Two-minute silences have been observed at top British sports venues as the sporting world paid tribute to Prince Philip, the Duke of Edinburgh, following his death at the age of 99.
The Premier League and other sports competitions will pay their respects this weekend after Buckingham Palace announced on Friday that Prince Philip had died.
Tributes to his lifetime of service poured in from the world of sport, and sportsmen and women up and down the country will observe silences and wear black armbands as a mark of respect.
The Football Association announced that flags at Wembley and St George's Park will fly at half mast.
"The FA will be recommending that black armbands are worn and a minute's silence observed before matches are played, including tonight's England women's international fixture in France," a statement added.

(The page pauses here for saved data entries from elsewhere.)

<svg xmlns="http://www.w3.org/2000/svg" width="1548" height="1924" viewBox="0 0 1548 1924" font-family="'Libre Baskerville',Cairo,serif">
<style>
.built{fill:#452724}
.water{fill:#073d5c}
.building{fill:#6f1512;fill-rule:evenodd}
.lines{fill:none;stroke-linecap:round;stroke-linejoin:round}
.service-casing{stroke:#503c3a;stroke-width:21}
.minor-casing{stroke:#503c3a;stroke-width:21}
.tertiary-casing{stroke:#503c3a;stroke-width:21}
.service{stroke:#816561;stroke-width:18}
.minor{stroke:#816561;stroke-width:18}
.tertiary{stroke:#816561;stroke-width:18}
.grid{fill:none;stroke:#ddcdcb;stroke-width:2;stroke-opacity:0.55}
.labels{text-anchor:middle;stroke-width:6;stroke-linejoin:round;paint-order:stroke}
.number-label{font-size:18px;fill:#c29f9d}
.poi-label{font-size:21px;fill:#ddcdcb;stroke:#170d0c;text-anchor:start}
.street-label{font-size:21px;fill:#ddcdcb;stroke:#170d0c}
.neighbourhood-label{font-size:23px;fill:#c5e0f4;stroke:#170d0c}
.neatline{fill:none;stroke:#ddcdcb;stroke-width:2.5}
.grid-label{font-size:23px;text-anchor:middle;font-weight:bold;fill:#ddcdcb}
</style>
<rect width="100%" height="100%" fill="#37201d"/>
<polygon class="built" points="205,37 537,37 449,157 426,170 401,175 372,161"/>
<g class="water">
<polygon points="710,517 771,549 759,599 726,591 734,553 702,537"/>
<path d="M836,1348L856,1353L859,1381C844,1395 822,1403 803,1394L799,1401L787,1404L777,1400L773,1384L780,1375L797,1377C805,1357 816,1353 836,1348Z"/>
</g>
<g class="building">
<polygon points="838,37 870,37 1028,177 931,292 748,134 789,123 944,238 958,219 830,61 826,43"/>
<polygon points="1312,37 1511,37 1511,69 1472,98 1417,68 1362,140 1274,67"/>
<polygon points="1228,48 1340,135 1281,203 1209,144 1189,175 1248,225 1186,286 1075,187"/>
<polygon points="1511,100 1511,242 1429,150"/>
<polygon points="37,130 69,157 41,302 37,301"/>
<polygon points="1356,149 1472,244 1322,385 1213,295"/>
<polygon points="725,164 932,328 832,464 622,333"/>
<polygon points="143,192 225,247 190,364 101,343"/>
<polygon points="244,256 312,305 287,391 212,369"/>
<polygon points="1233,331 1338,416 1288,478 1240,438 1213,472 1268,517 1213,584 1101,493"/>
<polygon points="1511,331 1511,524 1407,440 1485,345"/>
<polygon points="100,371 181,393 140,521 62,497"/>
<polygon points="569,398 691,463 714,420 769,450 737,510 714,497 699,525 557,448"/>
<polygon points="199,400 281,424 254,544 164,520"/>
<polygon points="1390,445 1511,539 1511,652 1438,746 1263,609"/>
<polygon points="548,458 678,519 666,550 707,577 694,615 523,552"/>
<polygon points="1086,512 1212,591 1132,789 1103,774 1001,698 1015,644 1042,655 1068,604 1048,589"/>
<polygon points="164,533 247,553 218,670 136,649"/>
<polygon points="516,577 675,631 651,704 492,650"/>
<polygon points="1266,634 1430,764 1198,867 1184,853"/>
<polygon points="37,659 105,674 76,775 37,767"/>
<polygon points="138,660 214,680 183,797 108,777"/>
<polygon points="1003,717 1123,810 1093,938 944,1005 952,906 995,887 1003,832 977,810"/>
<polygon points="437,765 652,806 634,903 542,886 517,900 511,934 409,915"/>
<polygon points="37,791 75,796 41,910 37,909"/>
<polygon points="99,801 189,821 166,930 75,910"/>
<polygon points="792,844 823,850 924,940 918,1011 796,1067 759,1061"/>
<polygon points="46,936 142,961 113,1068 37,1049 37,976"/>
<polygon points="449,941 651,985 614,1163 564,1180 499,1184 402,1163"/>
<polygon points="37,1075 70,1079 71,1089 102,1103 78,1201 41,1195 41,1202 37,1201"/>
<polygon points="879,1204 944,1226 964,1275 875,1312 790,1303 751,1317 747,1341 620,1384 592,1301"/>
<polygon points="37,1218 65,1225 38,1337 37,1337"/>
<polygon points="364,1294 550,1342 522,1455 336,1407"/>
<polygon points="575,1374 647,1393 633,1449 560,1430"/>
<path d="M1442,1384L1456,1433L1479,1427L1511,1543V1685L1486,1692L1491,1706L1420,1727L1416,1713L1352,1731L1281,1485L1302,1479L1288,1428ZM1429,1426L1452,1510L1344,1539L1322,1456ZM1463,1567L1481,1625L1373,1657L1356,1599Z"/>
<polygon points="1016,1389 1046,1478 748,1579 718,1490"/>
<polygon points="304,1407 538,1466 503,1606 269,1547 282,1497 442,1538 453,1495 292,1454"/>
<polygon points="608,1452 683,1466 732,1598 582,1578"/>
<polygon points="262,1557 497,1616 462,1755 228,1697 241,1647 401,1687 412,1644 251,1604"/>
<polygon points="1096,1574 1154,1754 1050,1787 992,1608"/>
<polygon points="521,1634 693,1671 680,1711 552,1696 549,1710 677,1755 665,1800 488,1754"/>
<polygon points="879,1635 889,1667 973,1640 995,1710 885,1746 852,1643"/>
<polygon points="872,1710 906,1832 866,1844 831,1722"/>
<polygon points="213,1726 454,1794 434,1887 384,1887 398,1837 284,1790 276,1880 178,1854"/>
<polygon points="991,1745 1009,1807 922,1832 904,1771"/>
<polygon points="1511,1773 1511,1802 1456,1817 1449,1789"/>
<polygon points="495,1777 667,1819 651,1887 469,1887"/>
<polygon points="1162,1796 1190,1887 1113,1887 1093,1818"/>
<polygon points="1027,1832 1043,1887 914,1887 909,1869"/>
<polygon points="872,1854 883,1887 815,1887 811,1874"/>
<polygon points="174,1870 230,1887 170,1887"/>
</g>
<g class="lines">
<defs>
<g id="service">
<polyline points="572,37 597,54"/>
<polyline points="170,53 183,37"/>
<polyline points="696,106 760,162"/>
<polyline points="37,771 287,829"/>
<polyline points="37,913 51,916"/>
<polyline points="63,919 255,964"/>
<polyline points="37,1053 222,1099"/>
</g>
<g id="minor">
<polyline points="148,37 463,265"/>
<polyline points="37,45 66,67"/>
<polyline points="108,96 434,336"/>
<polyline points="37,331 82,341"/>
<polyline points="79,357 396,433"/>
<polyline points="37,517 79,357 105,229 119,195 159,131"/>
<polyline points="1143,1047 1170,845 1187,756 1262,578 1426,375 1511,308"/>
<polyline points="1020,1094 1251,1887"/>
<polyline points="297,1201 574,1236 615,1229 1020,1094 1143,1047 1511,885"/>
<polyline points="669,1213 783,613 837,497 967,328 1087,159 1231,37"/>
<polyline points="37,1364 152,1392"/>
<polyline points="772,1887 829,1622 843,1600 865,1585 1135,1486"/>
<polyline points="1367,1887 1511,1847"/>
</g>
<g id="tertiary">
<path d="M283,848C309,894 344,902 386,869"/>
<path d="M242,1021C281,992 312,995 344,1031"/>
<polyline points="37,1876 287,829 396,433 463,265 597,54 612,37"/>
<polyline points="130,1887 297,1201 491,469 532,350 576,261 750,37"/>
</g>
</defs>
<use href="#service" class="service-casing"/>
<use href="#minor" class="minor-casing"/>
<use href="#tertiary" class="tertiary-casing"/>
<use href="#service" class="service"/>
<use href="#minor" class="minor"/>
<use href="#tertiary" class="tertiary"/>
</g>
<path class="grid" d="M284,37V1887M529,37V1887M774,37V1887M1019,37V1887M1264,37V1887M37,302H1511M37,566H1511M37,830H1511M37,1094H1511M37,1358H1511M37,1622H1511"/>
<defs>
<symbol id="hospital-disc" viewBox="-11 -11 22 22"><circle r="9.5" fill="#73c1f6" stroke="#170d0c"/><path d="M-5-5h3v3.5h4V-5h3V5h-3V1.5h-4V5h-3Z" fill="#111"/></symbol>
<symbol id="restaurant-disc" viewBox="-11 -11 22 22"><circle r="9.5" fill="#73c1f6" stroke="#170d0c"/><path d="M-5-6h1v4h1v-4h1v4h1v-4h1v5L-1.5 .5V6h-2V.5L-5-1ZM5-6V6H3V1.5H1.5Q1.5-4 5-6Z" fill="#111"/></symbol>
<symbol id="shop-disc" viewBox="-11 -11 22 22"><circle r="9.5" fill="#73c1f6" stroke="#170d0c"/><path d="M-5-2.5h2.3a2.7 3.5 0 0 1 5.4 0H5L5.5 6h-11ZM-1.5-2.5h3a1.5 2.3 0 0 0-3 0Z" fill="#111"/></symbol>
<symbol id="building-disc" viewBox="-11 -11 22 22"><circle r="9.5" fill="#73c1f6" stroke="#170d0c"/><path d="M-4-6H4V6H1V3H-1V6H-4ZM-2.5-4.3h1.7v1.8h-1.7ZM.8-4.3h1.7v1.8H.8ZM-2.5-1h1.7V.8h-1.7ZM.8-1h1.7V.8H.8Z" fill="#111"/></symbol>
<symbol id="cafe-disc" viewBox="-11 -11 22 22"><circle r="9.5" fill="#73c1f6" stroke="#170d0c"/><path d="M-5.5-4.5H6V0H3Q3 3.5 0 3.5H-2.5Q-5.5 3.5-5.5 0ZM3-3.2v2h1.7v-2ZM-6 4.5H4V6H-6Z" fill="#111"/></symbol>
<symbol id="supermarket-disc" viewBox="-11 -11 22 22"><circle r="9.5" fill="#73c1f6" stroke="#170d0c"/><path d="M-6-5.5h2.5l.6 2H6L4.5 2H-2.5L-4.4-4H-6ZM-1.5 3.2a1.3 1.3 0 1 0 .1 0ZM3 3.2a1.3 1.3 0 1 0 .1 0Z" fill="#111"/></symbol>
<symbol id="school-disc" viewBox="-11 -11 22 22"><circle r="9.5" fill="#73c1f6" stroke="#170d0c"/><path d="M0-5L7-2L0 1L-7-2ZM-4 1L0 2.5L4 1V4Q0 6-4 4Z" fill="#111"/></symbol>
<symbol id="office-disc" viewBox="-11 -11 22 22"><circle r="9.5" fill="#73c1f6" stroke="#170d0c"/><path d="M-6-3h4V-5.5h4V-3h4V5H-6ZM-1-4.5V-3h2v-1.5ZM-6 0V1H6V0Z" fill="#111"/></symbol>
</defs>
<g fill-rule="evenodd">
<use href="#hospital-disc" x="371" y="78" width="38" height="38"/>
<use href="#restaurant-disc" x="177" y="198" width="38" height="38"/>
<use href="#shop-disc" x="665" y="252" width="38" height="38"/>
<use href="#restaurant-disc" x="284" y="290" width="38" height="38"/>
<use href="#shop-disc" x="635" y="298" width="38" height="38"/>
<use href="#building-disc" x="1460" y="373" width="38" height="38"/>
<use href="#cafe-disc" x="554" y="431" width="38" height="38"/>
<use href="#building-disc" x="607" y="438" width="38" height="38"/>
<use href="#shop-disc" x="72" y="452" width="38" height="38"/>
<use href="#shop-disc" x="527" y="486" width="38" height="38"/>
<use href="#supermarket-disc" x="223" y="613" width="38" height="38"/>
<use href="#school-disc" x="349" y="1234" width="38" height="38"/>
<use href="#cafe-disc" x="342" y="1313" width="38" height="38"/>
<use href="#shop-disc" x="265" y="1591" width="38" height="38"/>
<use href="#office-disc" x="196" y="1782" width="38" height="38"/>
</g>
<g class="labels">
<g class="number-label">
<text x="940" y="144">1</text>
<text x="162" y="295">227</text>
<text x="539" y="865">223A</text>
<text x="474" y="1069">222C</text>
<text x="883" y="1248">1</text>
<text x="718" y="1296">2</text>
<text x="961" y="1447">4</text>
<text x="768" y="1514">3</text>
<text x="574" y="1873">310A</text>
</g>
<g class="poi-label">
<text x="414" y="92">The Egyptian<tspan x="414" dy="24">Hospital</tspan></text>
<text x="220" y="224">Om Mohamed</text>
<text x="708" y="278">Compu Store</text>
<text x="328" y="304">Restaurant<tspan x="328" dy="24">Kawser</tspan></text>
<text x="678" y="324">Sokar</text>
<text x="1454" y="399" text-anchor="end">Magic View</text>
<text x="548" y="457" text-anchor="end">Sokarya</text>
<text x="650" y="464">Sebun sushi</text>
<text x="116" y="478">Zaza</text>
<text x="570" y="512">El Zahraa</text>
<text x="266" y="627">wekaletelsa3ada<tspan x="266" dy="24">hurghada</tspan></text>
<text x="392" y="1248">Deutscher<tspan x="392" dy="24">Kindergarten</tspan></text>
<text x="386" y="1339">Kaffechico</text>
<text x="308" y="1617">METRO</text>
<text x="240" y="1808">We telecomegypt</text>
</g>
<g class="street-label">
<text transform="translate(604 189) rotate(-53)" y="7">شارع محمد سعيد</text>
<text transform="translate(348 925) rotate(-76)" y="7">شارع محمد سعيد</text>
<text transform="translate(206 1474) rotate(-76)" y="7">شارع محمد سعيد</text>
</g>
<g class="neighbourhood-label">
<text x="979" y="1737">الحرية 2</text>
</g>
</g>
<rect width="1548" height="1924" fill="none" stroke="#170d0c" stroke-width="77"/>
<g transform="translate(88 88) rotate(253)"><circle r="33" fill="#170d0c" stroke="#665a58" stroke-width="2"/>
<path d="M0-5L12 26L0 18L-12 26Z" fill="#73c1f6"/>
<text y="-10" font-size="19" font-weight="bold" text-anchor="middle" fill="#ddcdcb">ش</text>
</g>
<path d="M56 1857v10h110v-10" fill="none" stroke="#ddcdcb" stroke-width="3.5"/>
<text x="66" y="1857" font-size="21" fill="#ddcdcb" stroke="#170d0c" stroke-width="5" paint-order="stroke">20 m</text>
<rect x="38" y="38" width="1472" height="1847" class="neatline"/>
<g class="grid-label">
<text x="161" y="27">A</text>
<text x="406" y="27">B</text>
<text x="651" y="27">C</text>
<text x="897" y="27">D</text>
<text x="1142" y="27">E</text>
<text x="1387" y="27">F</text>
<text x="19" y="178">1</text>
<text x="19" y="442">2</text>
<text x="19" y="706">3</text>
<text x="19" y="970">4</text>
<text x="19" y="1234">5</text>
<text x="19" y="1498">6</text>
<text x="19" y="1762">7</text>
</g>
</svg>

A two-minute silence was also observed before the afternoon session at Friday's County Championship cricket matches.
Players and other staff wore black armbands and flags at grounds were lowered to half mast.
England and Wales Cricket Board chair Ian Watmore said: "I'm sure I speak for the entire cricket family when I say how sad I am to hear of the passing of the Duke of Edinburgh.
"His passion for the game we all love was well known and the trophies presented to the men's and women's county champions are a tribute to his dedication to our sport. We owe him a great debt for his support and passion over many decades."
The Rugby Football League, the Rugby Football Union and the Welsh Rugby Union also paid tribute to Prince Philip's lifetime of service.
RFL chair Simon Johnson said: "As a sport, we will stand in tribute and reflection at our Challenge Cup matches this weekend to mark the life of The Duke of Edinburgh, whose life was a model of dedication to public service."
Tottenham manager Jose Mourinho said: "I would like to express my condolences to the Royal family and to be very honest and say I have the utmost respect for the Royal family.
"I believe that it is not just this country that is going to be sharing these feelings, because I'm not English and I know that many like myself, we have the utmost respect."
Aintree held a two-minute silence before the start of racing on day two of the Grand National meeting.
The Duke of Edinburgh was an honorary member of the Jockey Club and a two-minute silence took place on course before racing got under way.
Jockeys were invited to wear black armbands, and flags at Aintree were flown at half mast.